**TEXT EXCERPT:**

Models#
Models are the fundamental building blocks of Interlace pipelines.
What is a Model?#
A model is a transformation that takes zero or more input tables and produces an output table. Models are defined using the @model decorator.
Python Models#
from interlace import model
import ibis
@model(name="enriched_orders", materialise="table")
def enriched_orders(
orders: ibis.Table,
customers: ibis.Table
) -> ibis.Table:
return orders.join(
customers,
orders.customer_id == customers.id
).select(
orders.id,
orders.amount,
customers.name.name("customer_name")
)
SQL Models#
You can also define models in SQL files. Create models/enriched_orders.sql:
SELECT
o.id,
o.amount,
c.name AS customer_name
FROM orders o
JOIN customers c ON o.customer_id = c.id
Interlace automatically detects dependencies by parsing table references in your SQL.

**ASSIGNMENT 1:** Please translate this sentence from the Interlace models text into Spanish: "Models are the fundamental building blocks of Interlace pipelines."
**ASSIGNMENT 2:** According to the Interlace models text, how does Interlace detect dependencies for models written in SQL?
The listing that comes next is separate material, apart from the Interlace models text.

Data entries:
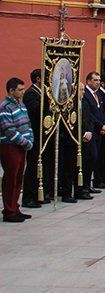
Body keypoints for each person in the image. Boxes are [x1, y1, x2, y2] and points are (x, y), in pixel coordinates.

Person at [1, 77, 34, 222]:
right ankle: (9, 211)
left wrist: (30, 139)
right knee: (11, 178)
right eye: (20, 90)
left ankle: (15, 207)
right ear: (11, 90)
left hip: (22, 146)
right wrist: (25, 142)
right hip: (10, 146)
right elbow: (9, 129)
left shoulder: (21, 105)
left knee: (19, 177)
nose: (22, 92)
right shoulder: (5, 107)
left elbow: (27, 124)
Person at [22, 69, 50, 208]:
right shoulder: (31, 94)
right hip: (35, 134)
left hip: (43, 135)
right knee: (33, 166)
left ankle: (38, 194)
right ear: (39, 79)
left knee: (41, 166)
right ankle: (28, 197)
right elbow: (38, 111)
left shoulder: (41, 92)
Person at [82, 72, 105, 195]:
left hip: (99, 131)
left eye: (99, 80)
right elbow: (89, 115)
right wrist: (100, 125)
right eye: (95, 80)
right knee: (90, 158)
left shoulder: (98, 94)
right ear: (88, 81)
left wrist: (104, 125)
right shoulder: (85, 95)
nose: (98, 82)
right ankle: (85, 185)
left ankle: (91, 183)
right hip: (90, 131)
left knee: (96, 157)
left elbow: (101, 111)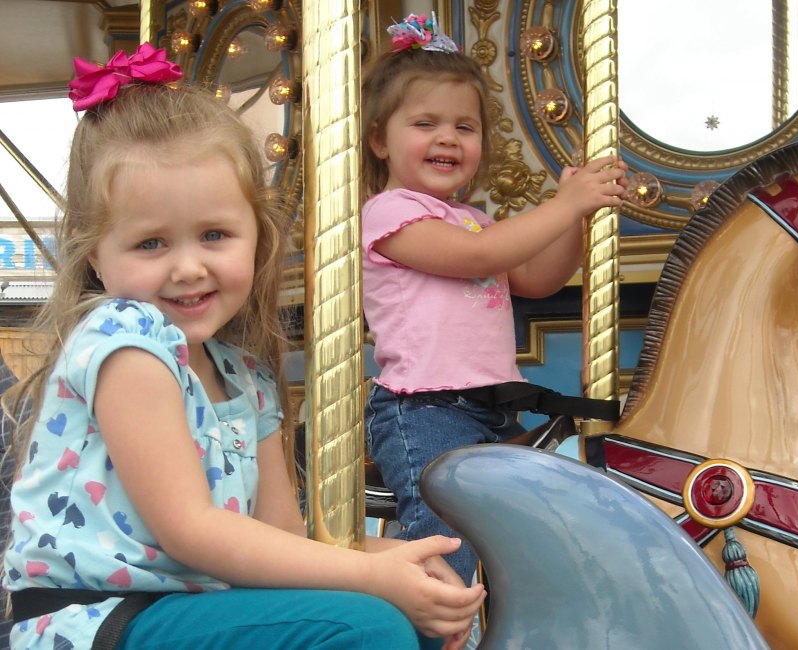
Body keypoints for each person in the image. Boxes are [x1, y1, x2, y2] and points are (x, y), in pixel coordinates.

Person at [1, 43, 483, 650]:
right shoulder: (124, 341)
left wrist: (399, 558)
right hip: (96, 620)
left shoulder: (243, 375)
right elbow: (192, 533)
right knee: (364, 626)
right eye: (150, 244)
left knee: (393, 610)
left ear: (258, 236)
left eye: (214, 235)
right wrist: (370, 576)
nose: (187, 267)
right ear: (95, 253)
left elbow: (280, 532)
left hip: (185, 611)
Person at [361, 15, 627, 585]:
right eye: (425, 123)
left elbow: (538, 278)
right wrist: (563, 206)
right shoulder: (390, 214)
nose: (448, 138)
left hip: (487, 410)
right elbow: (482, 258)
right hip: (423, 410)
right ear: (380, 138)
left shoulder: (474, 220)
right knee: (445, 543)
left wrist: (577, 216)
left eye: (465, 126)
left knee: (521, 537)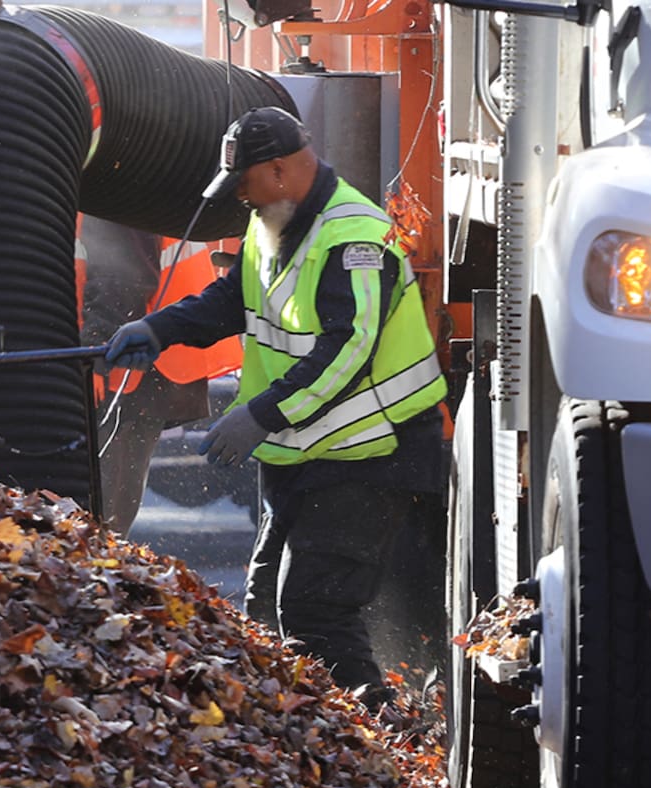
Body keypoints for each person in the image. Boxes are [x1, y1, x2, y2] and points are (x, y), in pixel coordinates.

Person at [103, 107, 448, 704]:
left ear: (284, 171)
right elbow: (230, 299)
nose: (239, 194)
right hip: (306, 457)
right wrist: (159, 329)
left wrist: (259, 415)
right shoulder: (273, 224)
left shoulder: (354, 239)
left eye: (245, 181)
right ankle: (318, 744)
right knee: (265, 613)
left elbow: (350, 350)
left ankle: (372, 747)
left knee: (312, 615)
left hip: (371, 454)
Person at [76, 214, 216, 536]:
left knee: (100, 520)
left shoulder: (110, 186)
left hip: (122, 370)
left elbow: (124, 277)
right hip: (131, 366)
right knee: (104, 517)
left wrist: (95, 352)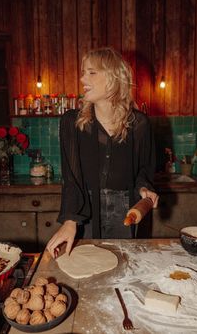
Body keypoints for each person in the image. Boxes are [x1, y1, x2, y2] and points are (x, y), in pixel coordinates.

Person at [47, 47, 159, 258]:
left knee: (124, 270)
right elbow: (71, 179)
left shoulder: (140, 123)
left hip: (125, 213)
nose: (82, 78)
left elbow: (144, 170)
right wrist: (70, 220)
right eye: (83, 72)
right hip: (85, 212)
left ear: (113, 77)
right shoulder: (72, 122)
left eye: (91, 72)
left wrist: (144, 189)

**RESPONSE BOX 1:** Los modelos son los componentes fundamentales de los pipelines de Interlace.

**RESPONSE BOX 2:** It parses the table references in the SQL.